Terrorgram is not an organisation: it is a decentralised network hosted on one of the world’s largest and best-encrypted communication platforms. Telegram has more than 1 billion global users and a history of resistance to regulatory pressure. With a headquarters in Dubai, company registration in the British Virgin Islands, and servers reportedly still in Russia, we cannot expect the Australian government to unilaterally hold Telegram to account.

The government is rightly using available tools to limit the influence and reach of groups defined by violent ideologies. The ban is necessary and will empower law enforcement operations designed to disrupt Terrorgram channels, but challenges remain. Speaking to the Australian Broadcasting Corporation, Home Affairs Minister Tony Burke highlighted that ‘you never stop chasing these characters down.’ Police will presumably infiltrate, monitor and disrupt the network, but it will be difficult to determine the identity of anonymous users. These operations may also have a dispersive effect: as policing increases, users will react and spread across more channels or to new platforms.

This platform optionality for extremists is why it’s vital to shut down immediate threats and deal with root causes simultaneously. In January, Home Affairs released an unfortunately lightweight counterterrorism and counter violent extremism strategy. But more recent government moves—such as the return of operational agencies to the Home Affairs portfolio—suggest the time is right for the concrete policy interventions so desperately needed.

Following the integration of the Australian Federal Police and the Australian Security Intelligence Organisation into the Home Affairs portfolio, the department itself is now better positioned to use operational expertise and experience to shape future policy. As stated in February by ASIO Director-General Mike Burgess, Australia can’t police its way to social cohesion. Our law enforcement is highly capable, especially at the coalface, but this issue is beyond any enforcement capability alone. We need to evolve our approach and implement policy that targets local and structural issues that push individuals towards radicalisation.

Australians, especially young Australians, are engaging with violent extremism. To counteract this, we need to understand why. We need comprehensive policy solutions that we can implement now to raise social cohesion and address existing grievances before they establish deep roots, rather than relying on security and law enforcement responses after ideological recruitment. We need to raise our social cohesion general health in addition to more targeted responses.

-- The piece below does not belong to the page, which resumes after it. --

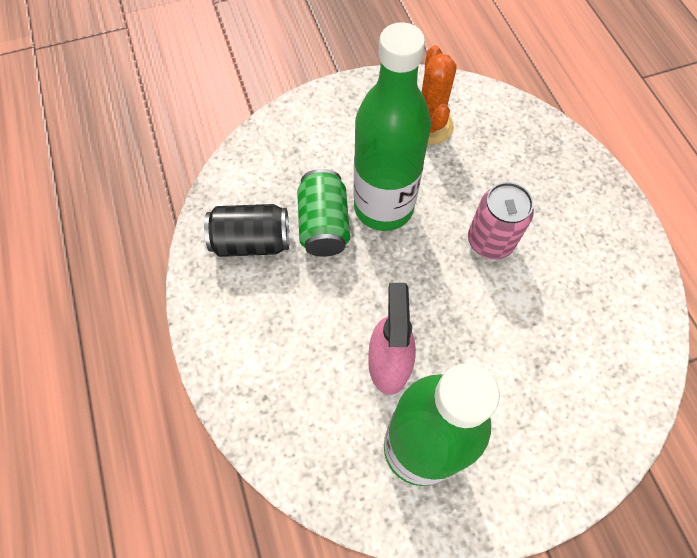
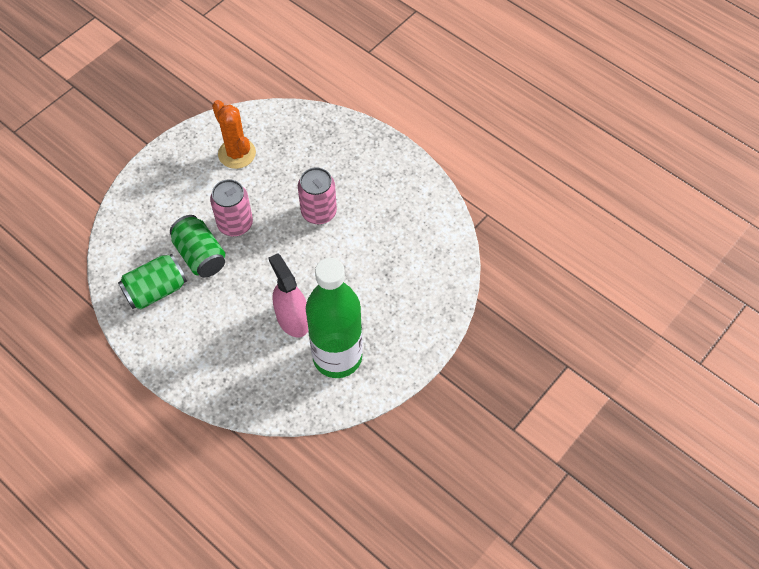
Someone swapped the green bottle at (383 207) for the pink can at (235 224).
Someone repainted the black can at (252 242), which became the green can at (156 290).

Understanding the grievances that transform into violence is complex. On Terrorgram and similar platforms, specific grievances are used to recruit and radicalise individuals, often intermixing with pre-existing violent extremist narratives such as neo-Nazi beliefs. During the Covid-19 pandemic, anxiety surrounding the vaccine and anger towards lockdown restrictions were commonly exploited. Another common grievance among these groups is a belief that politicians are untrustworthy or serve the interests of specific groups, a view that often intersects with antisemitic ideologies.

Grievances mix with free-flowing decentralised online discourse, resulting in a disturbing, illogical and near-incomprehensible blend of hate. Our analytical understanding tends to stop here, stymied by this incomprehensibility. At best, we propose improved mental health services. While these are important, we need to address underlying economic stressors and breakdowns within Australian communities.

By focusing predominantly on Terrorgram or offshore actors, we risk overlooking how our own governance shortcomings are feeding into the crisis. Decades of asset inflation and wage stagnation have left many young Australians economically disenfranchised and politically distrustful, as has underinvestment in community infrastructure and institutions.

Violent extremist actors are responsible for their actions, and Australia must continue to use appropriate law enforcement responses. Blocking Terrorgram is a commendable action to disrupt the immediate threat. The government can complement this approach and others like it with a social cohesion campaign aimed at preventing radicalisation by improving conditions for at-risk Australians and ultimately building greater resilience to violent extremist ideologies.

Radicalisation is not just an online issue, and we need policy that aims to resolve underlying grievances. It is that combination of advancing individual freedoms, defending our collective security and advocating social cohesion that forms the basis for long-term national resilience.